Verdicts & Settlement
After a five-day trial, a McDowell County jury returned a verdict in the plaintiffs’ favor in a motor vehicle negligence claim against the county’s sheriff’s office.
The case arose on Feb. 6, 2007. At approximately 8:29 p.m., a patrol car driven by a McDowell County sheriff’s deputy collided with the rear of a 1996 Plymouth Neon in the right-hand lane of eastbound Interstate 40 near Old Fort.
The plaintiffs alleged the deputy was not paying attention to the highway. His vehicle struck the Neon at 117 mph.
Although the deputy was responding as backup at a domestic disturbance call, he was not operating the emergency lights or siren on his vehicle at the time of the impact.
Upon impact, the Neon traveled 430 feet, and the patrol car traveled 400 feet. The Neon stopped in the left-hand lane on the highway, and the patrol car came to a rest on the right-hand shoulder. Both vehicles were completely disabled.
After the vehicles came to a rest, the deputy got out of his vehicle and saw a Honda Accord approaching in the right-hand lane.
The deputy attempted to alert the Honda driver to the presence of the disabled vehicles by waving his flashlight. The driver saw the light and glass in the roadway, which caused her to switch to the left-hand lane. The Honda then struck the Neon a second time.
The occupants of the Neon included a 36-year-old mother and her 6-year-old and 2-year-old daughters. The mother and the 6-year-old were severely injured, and the 2-year-old was killed.
In November 2007, the plaintiffs filed a lawsuit against the McDowell County sheriff and the sheriff’s surety company.
The plaintiffs alleged claims for negligence and gross negligence by the deputy in causing both collisions. The defendants answered the lawsuit by denying liability and alleging that the deputy’s conduct was subject to the gross negligence standard in G.S. § 20-145.

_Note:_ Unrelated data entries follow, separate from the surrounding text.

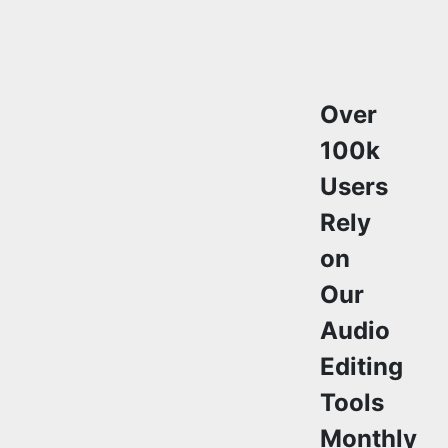
Over
100k
Users
Rely
on
Our
Audio
Editing
Tools
Monthly
Join a growing
community of
creators who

During discovery, the defendants admitted the deputy was negligent in the operation of his patrol car but denied he was grossly negligent.
A week before trial, the defendants withdrew their defense under G.S. § 20-145 and stipulated that the deputy’s negligence was a proximate cause of the plaintiffs’ injuries and the child’s wrongful death.
The plaintiffs withdrew their gross negligence claim, and the action was tried on damages only.
Type of action: Motor vehicle negligence – Sheriff’s office
Injuries alleged: Personal injuries to 36-year-old woman (traumatic brain injury with negative CT scan of head, multiple facial fractures, rib fractures, collapsed lungs, posterior ligamentous injury at T2-T3, left humerus fracture, right sterno-clavicular joint dislocation, bilateral shoulder pain, depression, anxiety and prominent scarring to left arm and upper back); personal injuries to 6-year-old girl (traumatic brain injury with negative CT scan of head, pulmonary contusions, collapsed lungs, bilateral subtrochanteric femur fractures, cervical strain and prominent scarring to upper legs); wrongful death of 2-year-old girl
Case name: Frye, et al. v. Greene, et al.
Case number: 07-CVS-941
Court: McDowell County Superior Court
Verdict or settlement: Verdict (jury)
Date: March 6, 2009
Amount: $5.5 million ($2.5 million for 36-year-old mother’s personal injuries; $2 million for the wrongful death of 2-year-old daughter; $850,000 for 6-year-old daughter’s personal injuries; $150,000 for child’s medical expenses)
Demand: $3 million for mother’s personal injuries; $700,000 for daughter’s personal injuries; $115,000 for child’s medical expenses; $2 million for the wrongful death claim
Insurer: Argonaut Great Central Insurance Company (liability insurer) and Western Surety Company (bonding company). There is an ongoing dispute between the parties as to whether there is $1 million or $2 million in available insurance coverage. The $25,000 sheriff’s bond was tendered before trial
Experts: Treating physicians – Dr. William Shillinglaw (trauma surgeon), Dr. C. Michael LeCroy (orthopedic surgeon), Dr. Jack Gotcher (oral and maxillofacial surgeon) and Dr. James B. Hoer (internal medicine). Retained experts – Melvin Tucker (police procedures), Norman Beck (police procedures), Michael Sutton, P.E. (accident reconstructionist) and Gary Albrecht, Ph.D. (economist)
Plaintiffs’ attorneys: Jason A. Orndoff of The Fulkerson Law Firm (Hickory); William S. Mills and Carlos E. Mahoney of Glenn, Mills, Fisher & Mahoney (Durham)
Editor’s note: The information in Lawyers Weekly’s verdicts and settlements reports was submitted by the counsel for the prevailing party and represents the attorney’s characterization of the case.